Given request: Identify each line in the records below that contains the string "wrap", matching case, and copy those lines in full.

[A sequence of records]
========
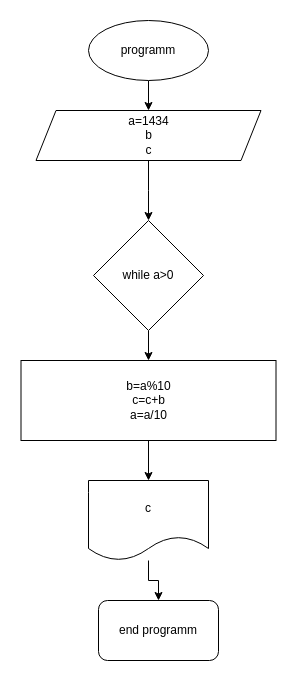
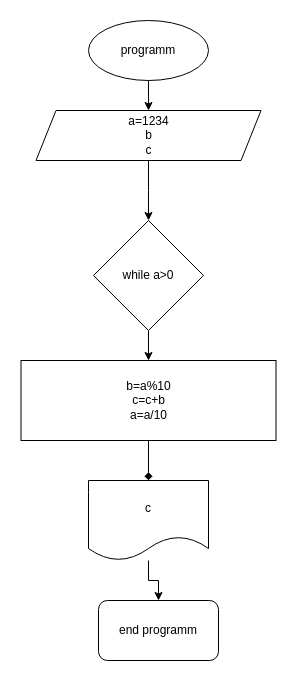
  <mxCell id="0" />
  <mxCell id="1" parent="0" />
  <mxCell id="2" value="" style="edgeStyle=orthogonalEdgeStyle;rounded=0;orthogonalLoop=1;jettySize=auto;html=1;" edge="1" parent="1" source="3" target="5"><mxGeometry relative="1" as="geometry" /></mxCell>
  <mxCell id="3" value="programm" style="ellipse;whiteSpace=wrap;html=1;" vertex="1" parent="1"><mxGeometry x="88" y="20" width="120" height="60" as="geometry" /></mxCell>
  <mxCell id="4" value="" style="edgeStyle=orthogonalEdgeStyle;rounded=0;orthogonalLoop=1;jettySize=auto;html=1;" edge="1" parent="1" source="5"><mxGeometry relative="1" as="geometry"><mxPoint x="148" y="220" as="targetPoint" /></mxGeometry></mxCell>
- <mxCell id="5" value="a=1434&lt;br&gt;b&lt;br&gt;c" style="shape=parallelogram;perimeter=parallelogramPerimeter;whiteSpace=wrap;html=1;fixedSize=1;" vertex="1" parent="1"><mxGeometry x="35.5" y="110" width="225" height="50" as="geometry" /></mxCell>
+ <mxCell id="5" value="a=1234&lt;br&gt;b&lt;br&gt;c" style="shape=parallelogram;perimeter=parallelogramPerimeter;whiteSpace=wrap;html=1;fixedSize=1;" vertex="1" parent="1"><mxGeometry x="35.5" y="110" width="225" height="50" as="geometry" /></mxCell>
  <mxCell id="6" value="" style="edgeStyle=orthogonalEdgeStyle;rounded=0;orthogonalLoop=1;jettySize=auto;html=1;" edge="1" parent="1" source="7" target="9"><mxGeometry relative="1" as="geometry" /></mxCell>
  <mxCell id="7" value="while a&amp;gt;0" style="rhombus;whiteSpace=wrap;html=1;" vertex="1" parent="1"><mxGeometry x="93" y="220" width="110" height="110" as="geometry" /></mxCell>
- <mxCell id="8" value="" style="edgeStyle=orthogonalEdgeStyle;rounded=0;orthogonalLoop=1;jettySize=auto;html=1;" edge="1" parent="1" source="9" target="12"><mxGeometry relative="1" as="geometry" /></mxCell>
+ <mxCell id="8" value="" style="edgeStyle=orthogonalEdgeStyle;rounded=0;orthogonalLoop=1;jettySize=auto;html=1;endArrow=diamond;" edge="1" parent="1" source="9" target="12"><mxGeometry relative="1" as="geometry" /></mxCell>
  <mxCell id="9" value="b=a%10&lt;br&gt;c=c+b&lt;br&gt;a=a/10" style="rounded=0;whiteSpace=wrap;html=1;" vertex="1" parent="1"><mxGeometry x="20.5" y="360" width="255" height="80" as="geometry" /></mxCell>
  <mxCell id="10" value="end programm" style="rounded=1;whiteSpace=wrap;html=1;" vertex="1" parent="1"><mxGeometry x="98" y="600" width="120" height="60" as="geometry" /></mxCell>
  <mxCell id="11" value="" style="edgeStyle=orthogonalEdgeStyle;rounded=0;orthogonalLoop=1;jettySize=auto;html=1;" edge="1" parent="1" source="12" target="10"><mxGeometry relative="1" as="geometry" /></mxCell>
  <mxCell id="12" value="c" style="shape=document;whiteSpace=wrap;html=1;boundedLbl=1;" vertex="1" parent="1"><mxGeometry x="88" y="480" width="120" height="80" as="geometry" /></mxCell>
========
Result for this exercise:
  <mxCell id="3" value="programm" style="ellipse;whiteSpace=wrap;html=1;" vertex="1" parent="1"><mxGeometry x="88" y="20" width="120" height="60" as="geometry" /></mxCell>
- <mxCell id="5" value="a=1434&lt;br&gt;b&lt;br&gt;c" style="shape=parallelogram;perimeter=parallelogramPerimeter;whiteSpace=wrap;html=1;fixedSize=1;" vertex="1" parent="1"><mxGeometry x="35.5" y="110" width="225" height="50" as="geometry" /></mxCell>
+ <mxCell id="5" value="a=1234&lt;br&gt;b&lt;br&gt;c" style="shape=parallelogram;perimeter=parallelogramPerimeter;whiteSpace=wrap;html=1;fixedSize=1;" vertex="1" parent="1"><mxGeometry x="35.5" y="110" width="225" height="50" as="geometry" /></mxCell>
  <mxCell id="7" value="while a&amp;gt;0" style="rhombus;whiteSpace=wrap;html=1;" vertex="1" parent="1"><mxGeometry x="93" y="220" width="110" height="110" as="geometry" /></mxCell>
  <mxCell id="9" value="b=a%10&lt;br&gt;c=c+b&lt;br&gt;a=a/10" style="rounded=0;whiteSpace=wrap;html=1;" vertex="1" parent="1"><mxGeometry x="20.5" y="360" width="255" height="80" as="geometry" /></mxCell>
  <mxCell id="10" value="end programm" style="rounded=1;whiteSpace=wrap;html=1;" vertex="1" parent="1"><mxGeometry x="98" y="600" width="120" height="60" as="geometry" /></mxCell>
  <mxCell id="12" value="c" style="shape=document;whiteSpace=wrap;html=1;boundedLbl=1;" vertex="1" parent="1"><mxGeometry x="88" y="480" width="120" height="80" as="geometry" /></mxCell>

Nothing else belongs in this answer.